### Problem to solve:
Rewrite the rows below as a numbered list, starting at the line containing "Rendered at 1654 by 1241 pixels." and ending at the line containing "subtitle Post-Bacc student", with both of those lines included and blank lines left out.

### Material provided:
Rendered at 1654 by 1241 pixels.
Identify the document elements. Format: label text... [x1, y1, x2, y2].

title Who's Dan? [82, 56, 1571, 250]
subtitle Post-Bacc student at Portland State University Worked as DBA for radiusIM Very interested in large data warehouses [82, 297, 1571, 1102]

...

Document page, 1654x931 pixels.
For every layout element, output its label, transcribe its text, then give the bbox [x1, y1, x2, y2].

==

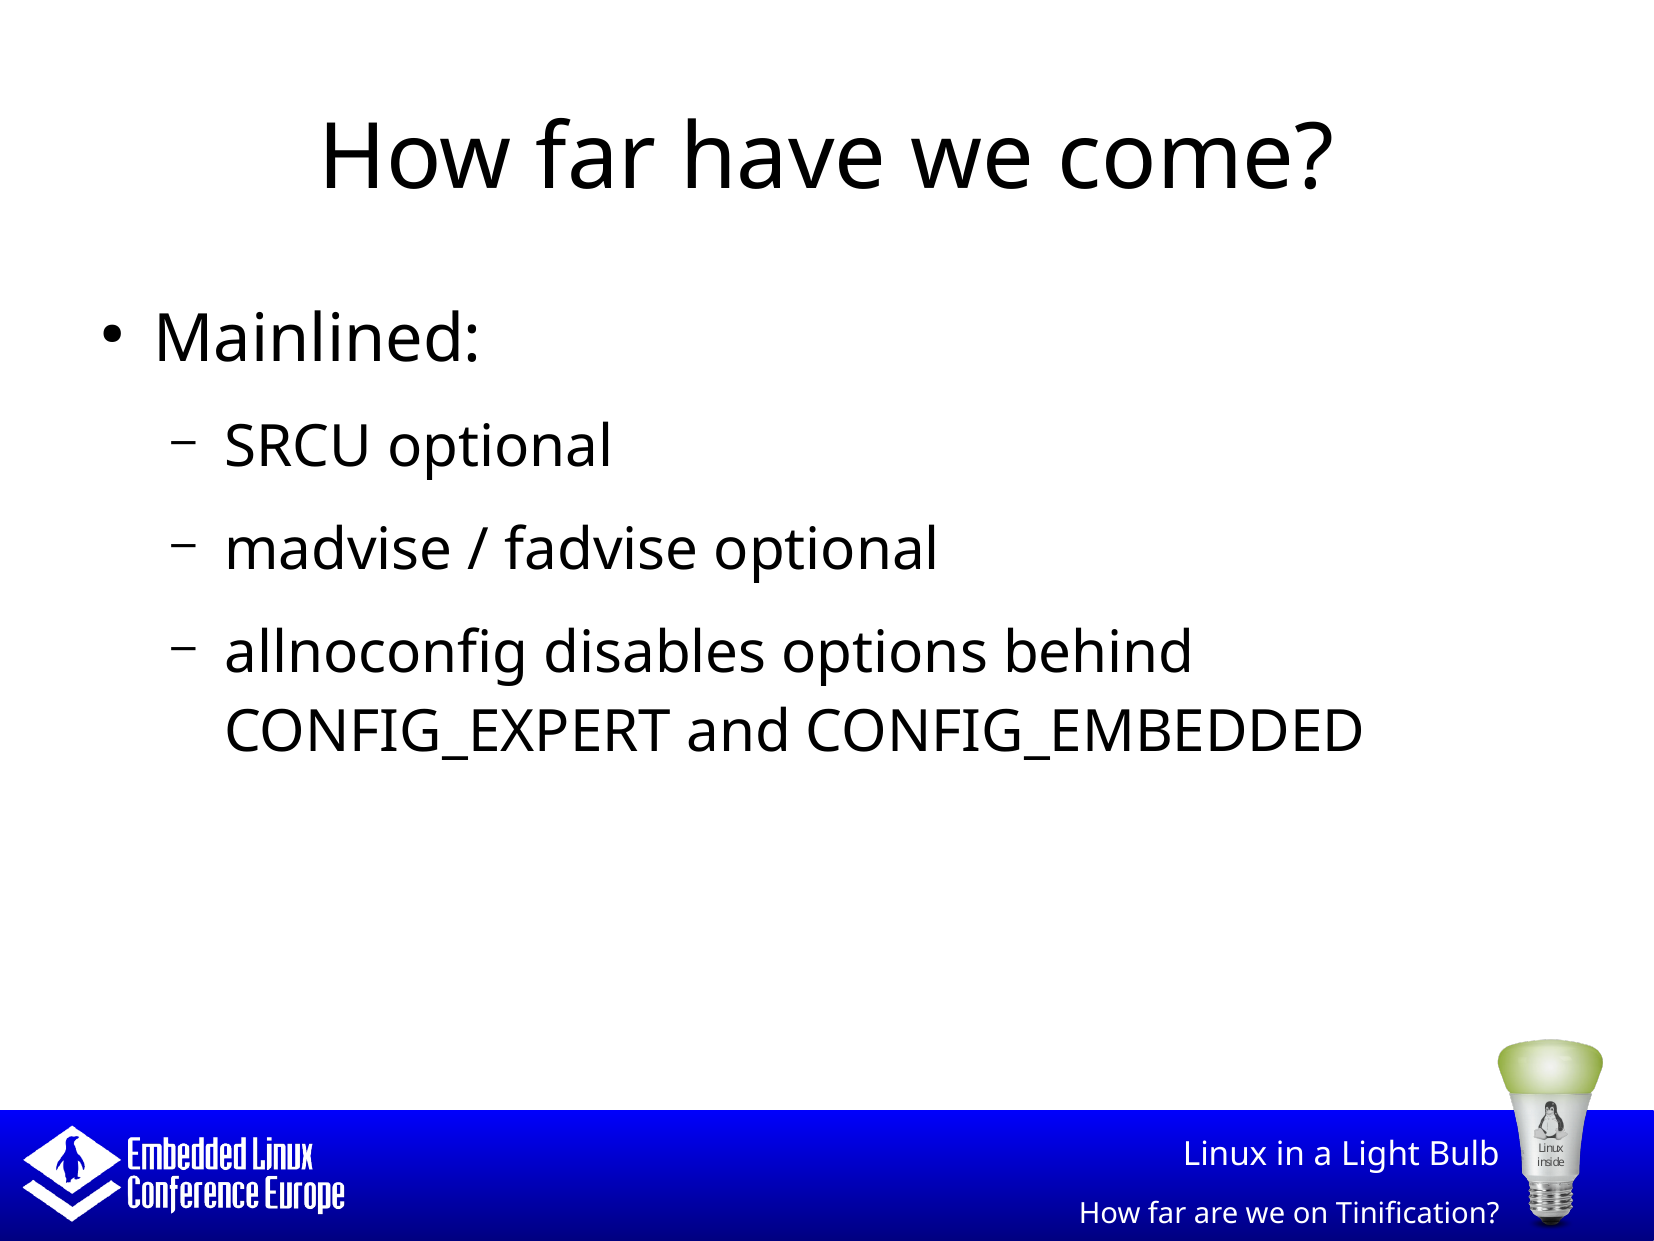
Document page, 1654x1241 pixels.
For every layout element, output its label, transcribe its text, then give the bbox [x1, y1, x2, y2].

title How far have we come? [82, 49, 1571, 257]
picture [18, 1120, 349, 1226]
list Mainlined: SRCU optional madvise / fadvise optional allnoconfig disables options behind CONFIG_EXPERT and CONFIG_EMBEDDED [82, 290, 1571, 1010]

### Full solution:
1. Rendered at 1654 by 1241 pixels.
2. Identify the document elements. Format: label text... [x1, y1, x2, y2].
3. title Who's Dan? [82, 56, 1571, 250]
4. subtitle Post-Bacc student at Portland State University Worked as DBA for radiusIM Very interested in large data warehouses [82, 297, 1571, 1102]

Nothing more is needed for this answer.